Contre cette irruption du changement et de l’imprévisible dans son île déserte, il avait édifié des défenses. La première, la plus enfantine, il l’avait trouvée auprès de la vieille Méline dont il avait été l’inséparable compagnon – et comme le petit-fils adoptif – les premiers temps de son arrivée. Comme tous les paysans de jadis, Méline suivait la ronde des saisons et les rythmes météorologiques avec une extrême attention en s’aidant d’almanachs, de calendriers et de tout un trésor de proverbes et de dictons. Franz, qui avait toujours opposé un front de bélier à tous les efforts des éducateurs pour lui apprendre ne fût-ce qu’à lire et à écrire, avait assimilé avec une stupéfiante facilité le contenu de tout ce qui lui était tombé sous la main et qui était propre à emprisonner le temps qui passe dans un tableau mécanique où l’avenir et le hasard paraissent eux-mêmes fixés à jamais. Il s’était mis à parler, et on l’entendait parfois réciter les jours de tel ou tel mois passé ou futur – avec ses saints et ses fêtes, agrémentés d’adages ayant toujours trait aux couleurs du ciel, et les assujettissant à quelque retour ou règle de fréquence. « À la Sainte-Luce les jours croissent d’un saut de puce. » « Avril pluvieux et mai venteux font l’an fertile et plantureux. » « Ciel rouge au soir, blanc au matin, c’est la journée du pèlerin. » « Février, le plus court des mois, est de tous le pire à la fois. » « Noël au balcon, Pâques aux tisons. » « Petite pluie abat grand vent. » « Pluie d’avril, rosée de mai. » « Temps pommelé et femme fardée ne sont pas de longue durée »… C’était une litanie dont Méline l’avait bercé et qui calmait ses angoisses. Mais il restait la victime des extrêmes météorologiques, et lorsqu’un orage menaçait, on savait à Sainte-Brigitte qu’il fallait le surveiller plus étroitement parce qu’il devenait capable de tous les coups de folie.

Ce fut Méline elle-même qui détruisit d’un mot banal, prononcé machinalement, l’édifice chronologique et proverbial dans lequel son enfant adoptif abritait sa démence. Un jour de janvier que chauffait un beau soleil, étonnamment haut dans le ciel bleu, elle prononça cette phrase à coup sûr inventée par une femme et répétée depuis par toutes les femmes, sous toutes les latitudes : « Il n’y a plus de saison. » La remarque est banale. Parce que les variations saisonnières servent de cadre à notre mémoire, notre passé nous paraît plus fortement teinté que le présent par les couleurs conventionnelles des mois de l’année, et cela d’autant plus qu’il est plus lointain. Le système de Franz devait être déjà éprouvé par des infidélités indéniables. La petite phrase de Méline frappa l’enfant comme la foudre. Il se jeta sur le sol en proie à des convulsions. Il fallut l’emporter, lui faire une piqûre calmante.

Dès lors s’accomplit en lui un changement qu’on pouvait interpréter comme sa puberté, une puberté accordée à sa nature torturée et excentrique.
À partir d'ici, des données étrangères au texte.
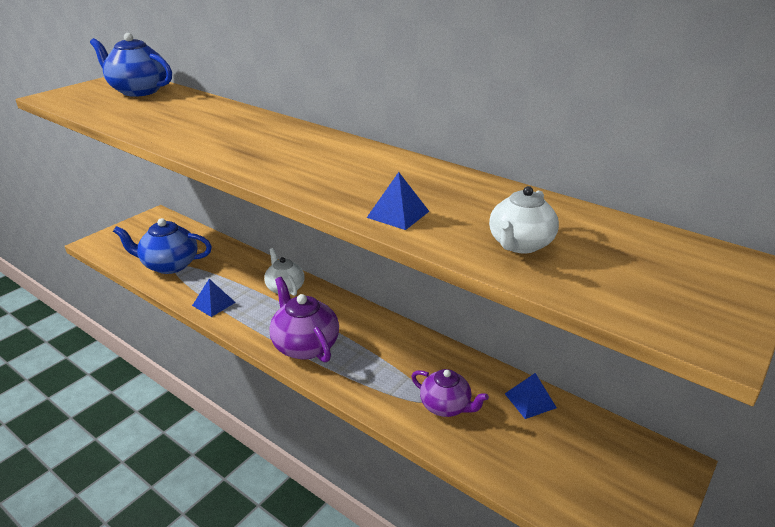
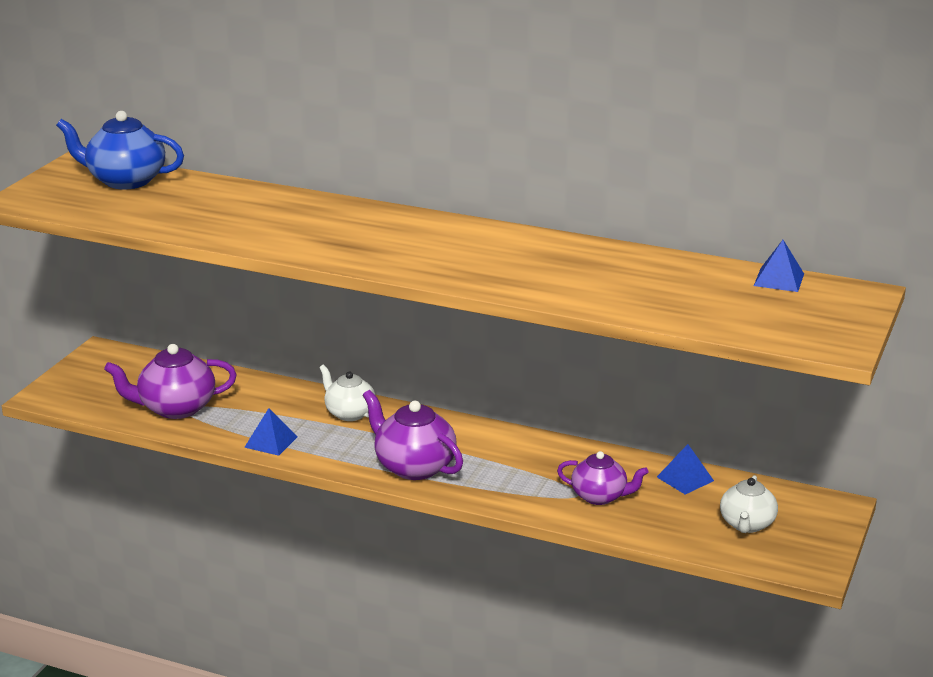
camera: 15 degrees left, 5 degrees down
blue teapot [113,218,212,274] -> purple teapot [104,344,237,419]
blue pyramid [367,172,429,230] -> blue pyramid moved to [754,240,804,292]
white teapot [489,186,559,253] -> white teapot moved to [720,475,778,533]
Il se détacha de Méline au point de paraître l’éviter. Abandonnant les dictons, proverbes et adages météorologiques, il parut renoncer à vouloir domestiquer le ciel, dont il subit les caprices avec une redoutable violence. On aurait dit qu’une cassure s’était produite pour lui dans cette équivoque notion de temps, qui couvre des choses aussi apparemment éloignées que le système des jours, des heures et des années, et ces alternances capricieuses de nuages et de ciel bleu, la chronologie et la météorologie, c’est-à-dire ce qu’il y a de plus prévisible et ce qui demeure irrémédiablement imprévu. Cette équivoque peut avoir son charme, car elle charge de vie concrète et jaillissante le cadre temporel vide et abstrait où nous sommes enfermés. Pour Franz, c’était l’enfer. Dès que Méline eut prononcé la formule magique qui levait la mainmise du calendrier sur les troubles de l’atmosphère, son angoisse lancinante le jeta dans l’élaboration de son calendrier géant où les jours et les nuits des millénaires étaient figés à tout jamais, comme les cellules d’une ruche.